Three.  If I were a crafty SOB like Horowitz, and wanted to throw a spanner in the local right-wing works, I’d go after the most nebulous clause in paragraphs (1)-(3), the one that asks whether “students have an academic environment, quality life [sic] on campus and reasonable access to course materials that create an environment conducive to learning.” I’d begin gathering statements from gay, African-American and other minority students about whether their quality of campus life creates an environment conducive to learning.  I’d flood the legislature with complaints about College Republicans and their little “affirmative action bake sales,” which are patently obvious attempts to insult and belittle black and Hispanic students.  I’d make H.R. 177 a referendum on investigating incidents of racism, sexism, and homophobia throughout the State-related and State-owned colleges and universities of this fair Commonwealth.  It would be a terrible mess, and it would lead to all manner of strange allegations.  But that’s what I’d do if I were a crafty SOB.  Just saying.

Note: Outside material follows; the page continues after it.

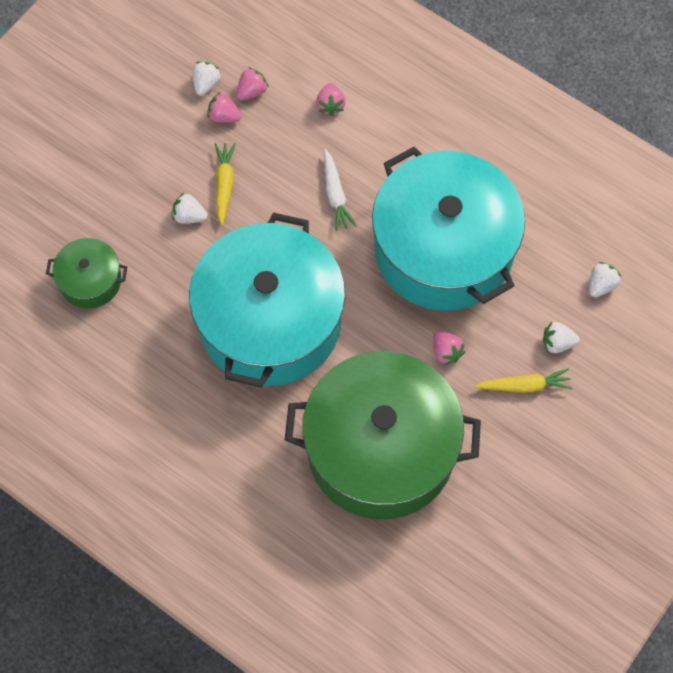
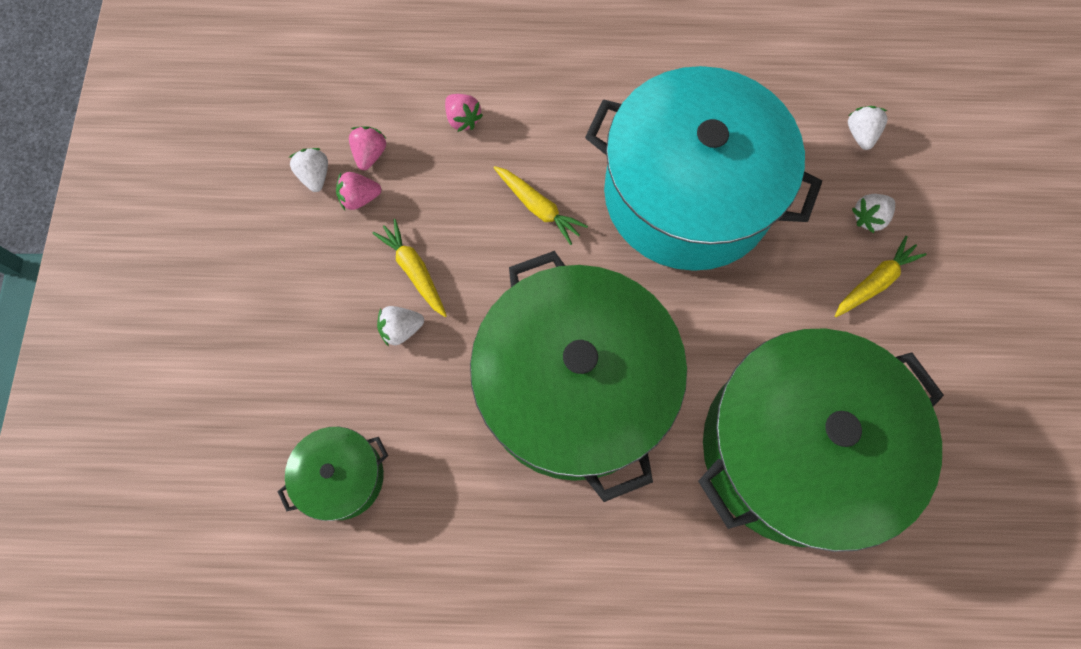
camera: 35 degrees left, 5 degrees up
turquoise pot [189,213,345,388] -> green pot [470,251,687,502]
white carrot [324,149,356,231] -> yellow carrot [494,166,588,245]
pink strawberry [433,331,465,365] -> none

Four.  Finally, there’s the question of how all this affects me as a professor at the Pennsylvania State University.  I’m not really sure yet.  I was planning to offer a course on slave narratives and American literature, but now I don’t know whether the syllabus is sufficiently respectful of different points of view.  With all due respect to my esteemed U.S. Senator, Rick Santorum, I know that my current syllabus does not contain any material that suggests that slavery might have been better than abortion.  I was going to assign the Narrative of the Life of Frederick Douglass, but until now had given no thought to asking students to research the Anthony family’s account of what it was like to own Douglass.  Nor was I going to ask students to read any material on slavery’s economic benefits, any Christian defenses of the rightness of slavery, or any examples of the once-widespread argument that slaves were constitutionally incapable of self-governance.  And as Horowitz’s “Students for Academic Freedom” correctly notes, “you can’t get a good education if they’re only telling you half the story.” So I could probably use some help putting together my reading list, lest it turn out to be unacceptably hostile to certain “dissenting” points of view.

Those of you (in academe or out) who live in Pennsylvania, who have been to Pennsylvania, or who have heard of Pennsylvania might take some interest in this.  Please contact Pennsylvania Representative Mark B. Cohen (D - Philadelphia County), who recently wrote on Dr. B.’s blog that

This pseudo-investigation has the potential to cause intimidation of many professors and to make the investigators a national laughingstock.

Not a single text of a Pennsylvania complaint was released, but the Horowitz web site, Students for Academic Freedom, quotes one student as saying he or she was victimized for conservative beliefs because his or her paper was both spellchecked and proofread and therefore had to be deserving of a high grade.

Concerned Pennsylvania legislators could use back-up support from state and national members of the academic community. We need to know about reality-based practices and principles to be able to win the media war against Horowitz developed theories and fantasies.

Rep. Cohen, this humble blog stands ready and willing to provide backup support.  My book in progress has an entire chapter on Horowitzian attacks on professors, and I’d be happy to provide you with a manuscript copy of the chapter (and whatever else you think might help) as a public service to my fellow citizens.  And readers, feel free to offer advice, information, and survival tips.